The primary entity responsible for controlling the money supply and interest rates.
What is the Central Bank?
This tool involves the purchase and sale of government bonds and treasury bills
What are Open Market Operations?
The requirement for commercial banks to keep a portion of deposits in the Central Bank interest-free
What is the Mandatory Reserve?
A type of policy that focuses on keeping the money supply at a fixed level.
What is Tight Monetary Policy?
The final intended result of the credit policy transmission mechanism
What is GDP growth?
One of the four main goals of monetary policy aimed at maintaining the value of the currency
What is price level stability?
The degree of impact that changing the mandatory reserve ratio has on the economy.
What is "Strong"?
The formula rr = R/D represents this specific indicator
What is the Reserve factor (ratio of reserves to deposits)?
A policy type characterized by maintaining the interest rate at a certain level.
What is Soft Monetary Policy?
The market where changes in money supply directly impact interest rates.
What is the Money Market?
The specific market where the Central Bank controls the exchange rate of the national monetary unit
What is the foreign exchange market?
The interest rate at which the Central Bank provides loans to commercial banks
What is the Account Interest Rate?
If the reserve ratio (rr) increases, this happens to the money multiplier (m)
What is "It decreases"?
The general direction of policy intended to stimulate economic activity.
What is Encouraging (Expansionary) policy?
The market where interest rate changes lead to shifts in total costs and demand.
What is the Commodity Market?
The Central Bank's goal regarding the balance of payments in an economy
What is providing a balance of payments?
These specific short-term assets are traded during open market operations.
What are government treasury bills (or short-term obligations)?
The formula cr = C/D defines this ratio.
What is the Deposition Coefficient (cash to deposits ratio)?

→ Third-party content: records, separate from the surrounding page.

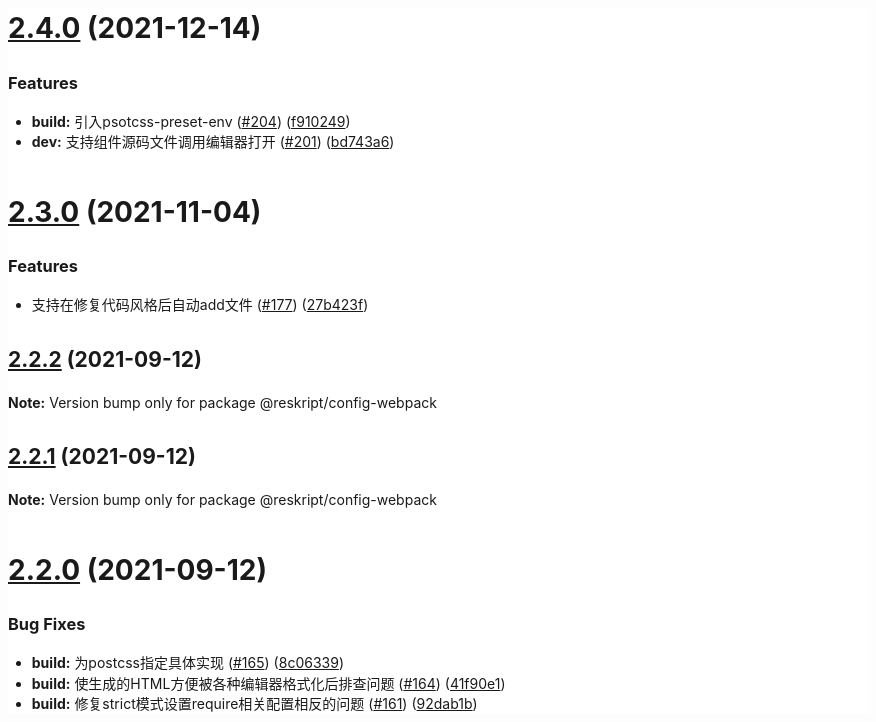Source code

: 
# [2.4.0](https://github.com/ecomfe/reskript/compare/v2.3.0...v2.4.0) (2021-12-14)


### Features

* **build:** 引入psotcss-preset-env ([#204](https://github.com/ecomfe/reskript/issues/204)) ([f910249](https://github.com/ecomfe/reskript/commit/f9102496978c2fbaf2049c18cc0a5250b03daba1))
* **dev:** 支持组件源码文件调用编辑器打开 ([#201](https://github.com/ecomfe/reskript/issues/201)) ([bd743a6](https://github.com/ecomfe/reskript/commit/bd743a690990f20bd0f8b0edb5da949b82a92adc))





# [2.3.0](https://github.com/ecomfe/reskript/compare/v2.2.2...v2.3.0) (2021-11-04)


### Features

* 支持在修复代码风格后自动add文件 ([#177](https://github.com/ecomfe/reskript/issues/177)) ([27b423f](https://github.com/ecomfe/reskript/commit/27b423f4becff5391a3a1f5054317049f3c34bc5))





## [2.2.2](https://github.com/ecomfe/reskript/compare/v2.2.1...v2.2.2) (2021-09-12)

**Note:** Version bump only for package @reskript/config-webpack





## [2.2.1](https://github.com/ecomfe/reskript/compare/v2.2.0...v2.2.1) (2021-09-12)

**Note:** Version bump only for package @reskript/config-webpack





# [2.2.0](https://github.com/ecomfe/reskript/compare/v2.1.0...v2.2.0) (2021-09-12)


### Bug Fixes

* **build:** 为postcss指定具体实现 ([#165](https://github.com/ecomfe/reskript/issues/165)) ([8c06339](https://github.com/ecomfe/reskript/commit/8c063393d1b247a2575a05d1470ac07a35646392))
* **build:** 使生成的HTML方便被各种编辑器格式化后排查问题 ([#164](https://github.com/ecomfe/reskript/issues/164)) ([41f90e1](https://github.com/ecomfe/reskript/commit/41f90e1dcbef2d18f5cd491e2896d3a8c3983ce1))
* **build:** 修复strict模式设置require相关配置相反的问题 ([#161](https://github.com/ecomfe/reskript/issues/161)) ([92dab1b](https://github.com/ecomfe/reskript/commit/92dab1b521e661dbf1ea289842ddd63f574b3e6e))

The policy direction intended to cool down the economy.
What is Reducing (Contractionary) policy?
According to the Ad formula, these four components make up aggregate demand.

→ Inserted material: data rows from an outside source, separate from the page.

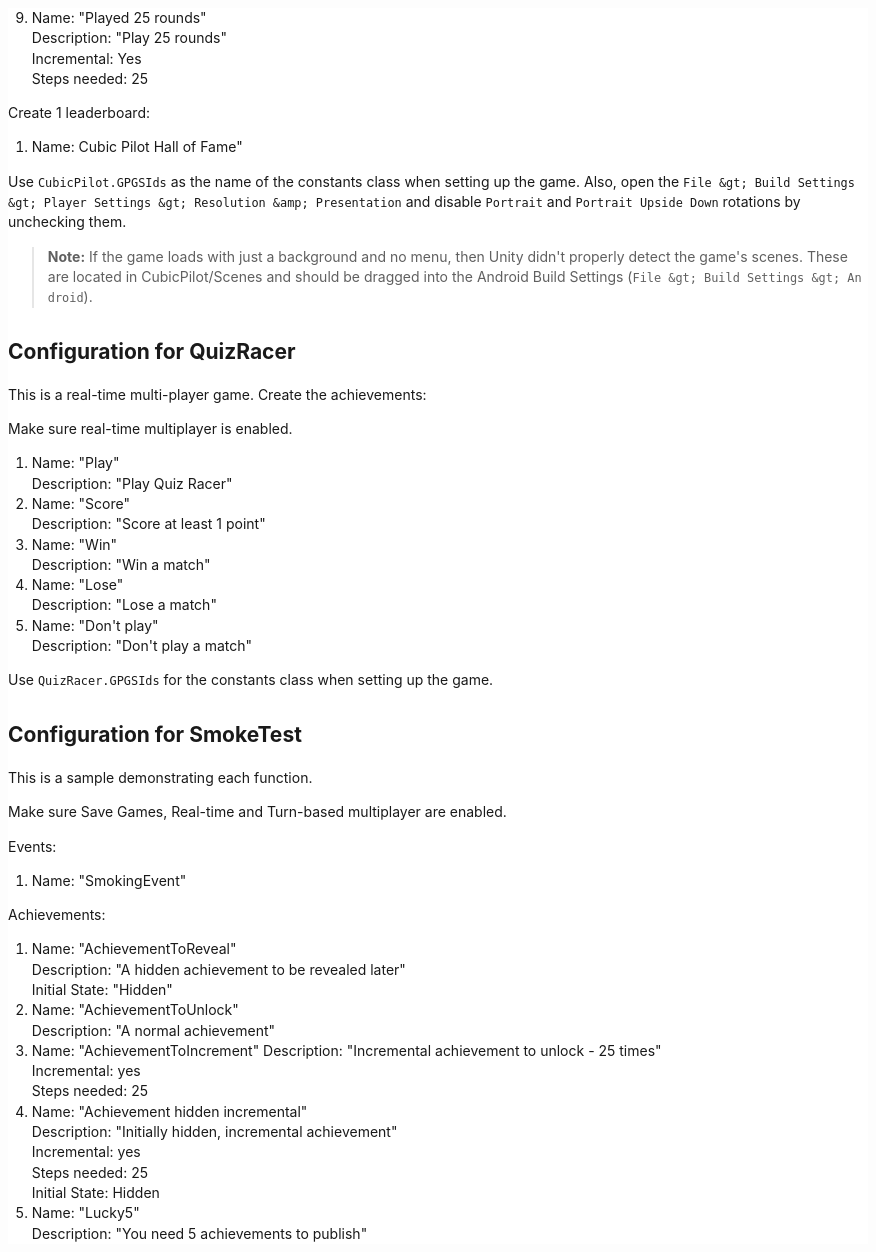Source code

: 9. Name: "Played 25 rounds"<br/>
    Description: "Play 25 rounds"<br/>
    Incremental: Yes<br/>
    Steps needed: 25


Create 1 leaderboard:

1. Name: Cubic Pilot Hall of Fame"

Use `CubicPilot.GPGSIds` as the name of the constants class when setting up the
game. Also, open the
`File &gt; Build Settings &gt; Player Settings &gt; Resolution &amp; Presentation`
and disable `Portrait` and `Portrait Upside Down` rotations by unchecking them.

> **Note:**
> If the game loads with just a background and no menu, then Unity didn't
> properly detect the game's scenes. These are located in CubicPilot/Scenes and
> should be dragged into the Android Build Settings
> (`File &gt; Build Settings &gt; Android`).

## Configuration for QuizRacer
This is a real-time multi-player game.  Create the achievements:

Make sure real-time multiplayer is enabled.

1. Name: "Play"<br/>
    Description:  "Play Quiz Racer"
2. Name: "Score"<br/>
    Description: "Score at least 1 point"
3. Name: "Win"<br/>
    Description: "Win a match"
4. Name: "Lose"<br/>
    Description: "Lose a match"
5. Name: "Don't play"<br/>
    Description: "Don't play a match"

Use `QuizRacer.GPGSIds` for the constants class when setting up the game.

## Configuration for SmokeTest
This is a sample demonstrating each function.

Make sure Save Games, Real-time and Turn-based multiplayer are enabled.

Events:

1. Name: "SmokingEvent"

Achievements:

1. Name: "AchievementToReveal"<br/>
    Description: "A hidden achievement to be revealed later"<br/>
    Initial State: "Hidden"
2. Name: "AchievementToUnlock"<br/>
    Description: "A normal achievement"<br/>
3. Name: "AchievementToIncrement"
    Description: "Incremental achievement to unlock - 25 times"<br/>
    Incremental: yes<br/>
    Steps needed: 25
4. Name: "Achievement hidden incremental"<br/>
    Description: "Initially hidden, incremental achievement"<br/>
    Incremental: yes<br/>
    Steps needed: 25<br/>
    Initial State: Hidden
5. Name: "Lucky5"<br/>
    Description: "You need 5 achievements to publish"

What are Consumption (C), Investment (I), Government Spending (G), and Net Exports (Xn)?
The target resource status that monetary policy aims to provide for stable growth.
What is full employment of resources?
The degree of impact associated with open market operations according to the provided impact scale.
What is "Average (Moderate)"?
This is calculated by subtracting required reserves from total reserves.
What are Excess Reserves (R_{ort})?
In a "Soft" monetary policy graph, this variable (M) increases to keep the interest rate (R) stable
What is the Money Supply?
The specific variable that changes in the commodity market as a result of interest rate changes.
What are Total Costs (or Investment/\Delta I)?